Obama raised a good question: “How do we learn some lessons from this and move in a positive direction?”
First, he said, “I think it would be productive for the Justice Department, governors, mayors to work with law enforcement about training at the state and local levels in order to reduce the kind of mistrust in the system that sometimes currently exists.”
Second, he said, “I think it would be useful for us to examine some state and local laws to see if … they are designed in such a way that they may encourage the kinds of altercations and confrontations and tragedies that we saw in the Florida case.” He questioned “if we’re sending a message as a society in our communities that someone who is armed potentially has the right to use those firearms even if there’s a way for them to exit from a situation.”
Third, Obama said, “a long-term project,” is the “need to spend some time thinking about how do we bolster and reinforce our African-American boys” who “are getting a lot of negative reinforcement.” He said he could use his convening power to “gather together business leaders and local elected officials and clergy and celebrities and athletes, and figure out how are we doing a better job helping young African-American men feel that they’re a full part of this society and that they’ve got pathways and avenues to succeed.”
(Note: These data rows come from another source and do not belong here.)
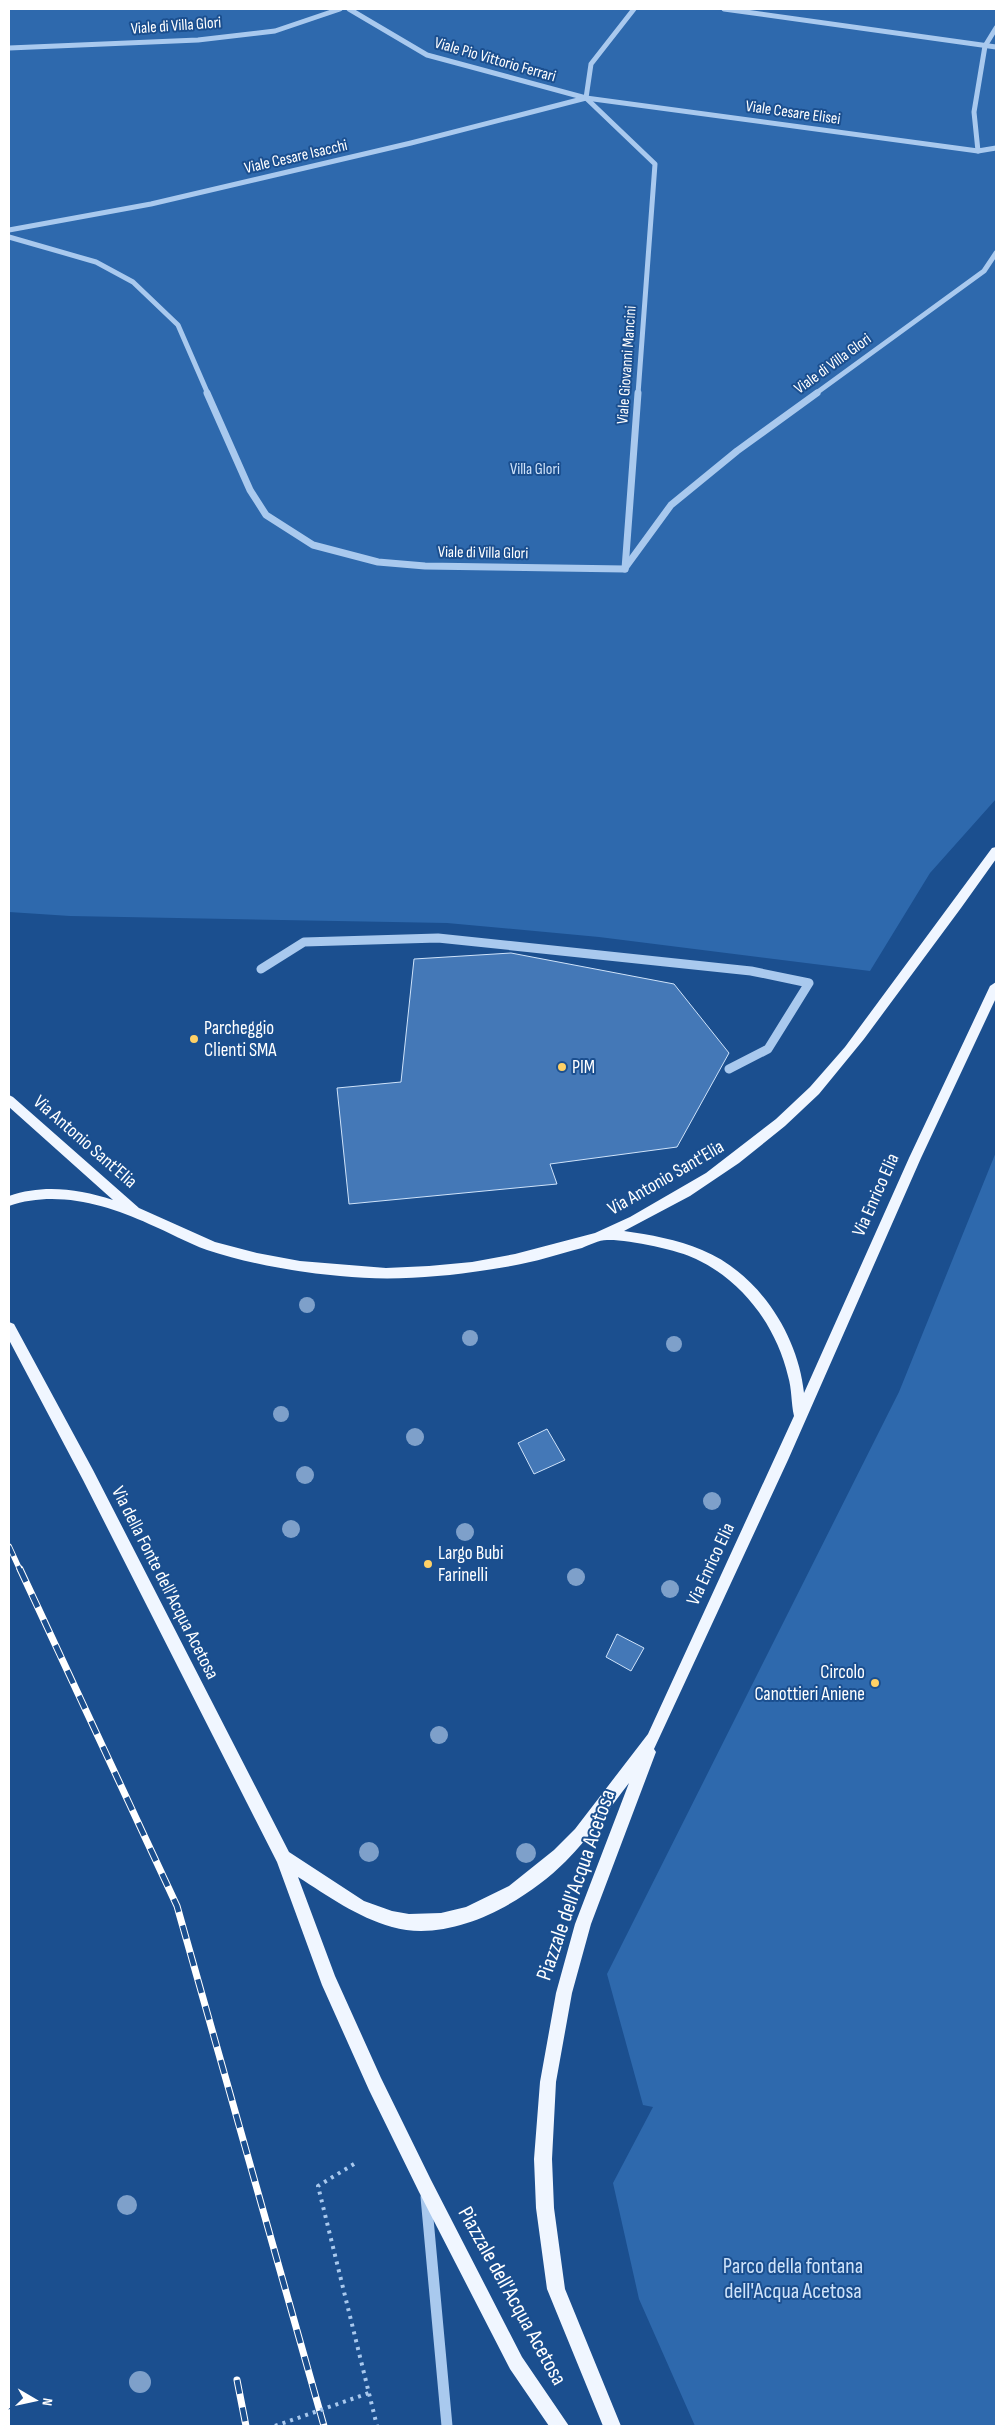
<svg xmlns="http://www.w3.org/2000/svg" width="1005" height="2435" font-family="'Sofia Sans Condensed',sans-serif">
	<style>
		.green { fill: #2e69ad }
		.building { fill: #4478b7; stroke: #cfe3fa }
		.lines { fill: none; stroke-linecap: round; stroke-linejoin: round }
		.path { stroke: #a9c9ee; stroke-width: 4; stroke-dasharray: 3 5; stroke-linecap: butt }
		.minor-far3 { stroke: #a9c9ee; stroke-width: 5 }
		.minor-far2 { stroke: #a9c9ee; stroke-width: 7 }
		.minor-far1 { stroke: #a9c9ee; stroke-width: 9 }
		.minor { stroke: #a9c9ee; stroke-width: 11 }
		.major { fill: #f0f6ff; fill-rule: evenodd }
		.rail-far1-casing { stroke: #fff; stroke-width: 5.5 }
		.rail-casing { stroke: #fff; stroke-width: 7 }
		.rail-far1 { stroke: #1b4f8f; stroke-width: 4; stroke-dasharray: 11; stroke-linecap: butt }
		.rail { stroke: #1b4f8f; stroke-width: 5; stroke-dasharray: 14; stroke-linecap: butt }
		.path-bridge { stroke: #a9c9ee; stroke-width: 4; stroke-dasharray: 3 5; stroke-linecap: butt }
		.tree { fill: #7ea0ca }
		.poi-dot { fill: #ffd166; stroke: #1b4f8f; stroke-width: 2 }
		.labels { text-anchor: middle; dominant-baseline: central; stroke-width: 4; stroke-linejoin: round; paint-order: stroke }
		.far-street-label { font-size: 16px; fill: #fff; stroke: #1b4f8f }
		.far-park-label { font-size: 16px; fill: #cfe3fa; stroke: #1b4f8f }
		.poi-label { font-size: 19px; fill: #fff; stroke: #1b4f8f; text-anchor: start }
		.street-label { font-size: 19px; fill: #fff; stroke: #1b4f8f }
		.near-street-label { font-size: 22px; fill: #fff; stroke: #1b4f8f }
		.near-park-label { font-size: 22px; fill: #cfe3fa; stroke: #1b4f8f }
	</style>
	<rect width="100%" height="100%" fill="#1b4f8f"/>
	<g class="green">
		<polygon points="9,9 996,9 996,799 930,873 870,971 599,937 447,923 70,916 9,912"/>
		<polygon points="996,1152 996,2426 695,2426 639,2299 613,2183 653,2107 643,2105 607,1974 899,1392"/>
	</g>
	<g class="building">
		<polygon points="511,953 674,984 729,1053 677,1147 550,1164 557,1184 349,1204 337,1088 401,1082 414,959"/>
		<polygon points="547,1429 565,1460 534,1474 518,1443"/>
		<polygon points="617,1634 644,1648 631,1671 606,1657"/>
	</g>
	<g class="lines">
		<polyline class="path" points="354,2164 318,2186 377,2426"/>
		<g class="minor-far3">
			<polyline points="349,9 427,55 586,98 978,151 996,148"/>
			<polyline points="634,9 591,64 586,98 655,164 638,394"/>
			<polyline points="724,9 996,47"/>
			<polyline points="9,48 198,40 275,31 340,9"/>
			<polyline points="978,151 974,112 985,46 996,28"/>
			<polyline points="9,230 151,204 411,143 586,98"/>
			<polyline points="9,237 96,262 133,282 178,325 208,394"/>
			<polyline points="815,394 984,271 996,253"/>
		</g>
		<g class="minor-far2">
			<polyline points="207,393 250,490 266,515 313,545 378,562 425,566 625,569"/>
			<polyline points="625,568 671,505 737,451 817,393"/>
			<polyline points="625,569 638,393"/>
		</g>
		<polyline class="minor-far1" points="261,969 304,942 438,938 751,971 809,983 768,1049 729,1069"/>
		<polyline class="minor" points="426,2197 447,2426"/>
		<path class="major" d="M996 847V859L961 908 864 1039 819 1094 785 1126 739 1163 690 1196 624 1231C650 1235 677 1239 702 1250 758 1273 798 1334 804 1393L909 1158 990 986 996 982V998L921 1158 788 1460 654 1749 656 1752 591 1924 572 1993 556 2082 552 2159 554 2208 565 2289 621 2426H603L547 2289 536 2208 534 2159 540 2082 556 1993 575 1924 629 1783C609 1809 590 1837 566 1861 525 1902 452 1944 392 1927 357 1917 328 1896 298 1877L335 1976 381 2078 431 2180 522 2357 569 2426H549L510 2369 419 2192 369 2090 322 1985 277 1862 83 1480 9 1340V1322L14 1324 93 1470 289 1852 364 1901 392 1911 409 1914 441 1913 466 1907 509 1886 554 1850 575 1829 648 1734 794 1416C791 1403 792 1389 788 1376 776 1326 743 1281 696 1259 679 1250 626 1239 607 1240 599 1240 589 1245 582 1248 559 1254 535 1262 511 1266 455 1276 397 1282 340 1276 295 1272 250 1264 207 1250 187 1243 169 1232 149 1224 106 1204 55 1190 9 1206V1196C44 1184 78 1189 113 1200L9 1107V1095L13 1097 139 1208 215 1242 257 1253 300 1261 386 1268 429 1266 472 1262 515 1254 595 1233 630 1217 706 1173 776 1119 810 1087 845 1047 992 848Z"/>
		<g class="rail-far1-casing">
			<polyline id="rail-far1" points="9,1546 20,1570"/>
		</g>
		<g class="rail-casing">
			<g id="rail">
				<polyline points="20,1569 177,1906 324,2426"/>
				<polyline points="237,2380 246,2426"/>
			</g>
		</g>
		<use href="#rail-far1" class="rail-far1"/>
		<use href="#rail" class="rail"/>
		<polyline class="path-bridge" points="275,2426 369,2393"/>
	</g>
	<g class="tree">
		<circle cx="307" cy="1305" r="8"/>
		<circle cx="470" cy="1338" r="8"/>
		<circle cx="674" cy="1344" r="8"/>
		<circle cx="281" cy="1414" r="8"/>
		<circle cx="415" cy="1437" r="9"/>
		<circle cx="305" cy="1475" r="9"/>
		<circle cx="712" cy="1501" r="9"/>
		<circle cx="291" cy="1529" r="9"/>
		<circle cx="465" cy="1532" r="9"/>
		<circle cx="576" cy="1577" r="9"/>
		<circle cx="670" cy="1589" r="9"/>
		<circle cx="439" cy="1735" r="9"/>
		<circle cx="369" cy="1852" r="10"/>
		<circle cx="526" cy="1853" r="10"/>
		<circle cx="127" cy="2205" r="10"/>
		<circle cx="140" cy="2382" r="11"/>
	</g>
	<g class="poi-dot">
		<circle cx="194" cy="1039" r="5"/>
		<circle cx="562" cy="1067" r="5"/>
		<circle cx="428" cy="1564" r="5"/>
		<circle cx="875" cy="1683" r="5"/>
	</g>
	<g class="labels">
		<g class="far-street-label">
			<text transform="translate(176 26) rotate(-4)">Viale di Villa Glori</text>
			<text transform="translate(495 60) rotate(16)">Viale Pio Vittorio Ferrari</text>
			<text transform="translate(793 113) rotate(8)">Viale Cesare Elisei</text>
			<text transform="translate(296 157) rotate(-13)">Viale Cesare Isacchi</text>
			<text transform="translate(833 364) rotate(-36)">Viale di Villa Glori</text>
			<text transform="translate(627 365) rotate(-86)">Viale Giovanni Mancini</text>
			<text transform="translate(483 553) rotate(1)">Viale di Villa Glori</text>
		</g>
		<g class="far-park-label">
			<text x="535" y="469">Villa Glori</text>
		</g>
		<g class="poi-label">
			<text x="204" y="1028">Parcheggio<tspan x="204" dy="22">Clienti SMA</tspan></text>
			<text x="572" y="1067">PIM</text>
			<text x="438" y="1553">Largo Bubi<tspan x="438" dy="22">Farinelli</tspan></text>
			<text x="865" y="1672" text-anchor="end">Circolo<tspan x="865" dy="22">Canottieri Aniene</tspan></text>
		</g>
		<g class="street-label">
			<text transform="translate(85 1142) rotate(41)">Via Antonio Sant'Elia</text>
			<text transform="translate(666 1178) rotate(-30)">Via Antonio Sant'Elia</text>
			<text transform="translate(876 1195) rotate(-66)">Via Enrico Elia</text>
			<text transform="translate(711 1564) rotate(-65)">Via Enrico Elia</text>
			<text transform="translate(165 1583) rotate(63)">Via della Fonte dell'Acqua Acetosa</text>
		</g>
		<g class="near-street-label">
			<text transform="translate(576 1885) rotate(-71)">Piazzale dell'Acqua Acetosa</text>
			<text transform="translate(512 2296) rotate(61)">Piazzale dell'Acqua Acetosa</text>
		</g>
		<g class="near-park-label">
			<text x="793" y="2266">Parco della fontana<tspan x="793" dy="25">dell'Acqua Acetosa</tspan></text>
		</g>
	</g>
	<rect width="1005" height="2435" fill="none" stroke="#ffffff" stroke-width="20"/>
	<g transform="translate(35 2400) rotate(99)" stroke="#1b4f8f" stroke-width="4" paint-order="stroke">
	<path d="M0-4L9 19L0 12L-9 19Z" fill="#ffffff"/>
	<text y="-8" font-size="14" font-weight="bold" text-anchor="middle" fill="#ffffff">N</text>
	</g>
</svg>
It seems to me that the idea of more training for law enforcement misses the point, but no doubt local police departments could use more federal funds for training. As for the issue of “stand your ground” laws in Florida and 20 other states, the people of those states approved those laws. Let them decide if they want to change them.
To the third point, it would be good if Obama and others concerned about young black men would focus on family-building, education, responsibility development and job creation for this group: 28 percent of black adults ages 16 to 24 are unemployed. And the jobless rate for young black male high school dropouts ages 16-25 is a staggering 51.6 percent, per analysis by remappingdebate.org.
Convening meetings will not fix these problems, Mr. President. There are no “pathways and avenues to succeed” without education, responsibility and a job.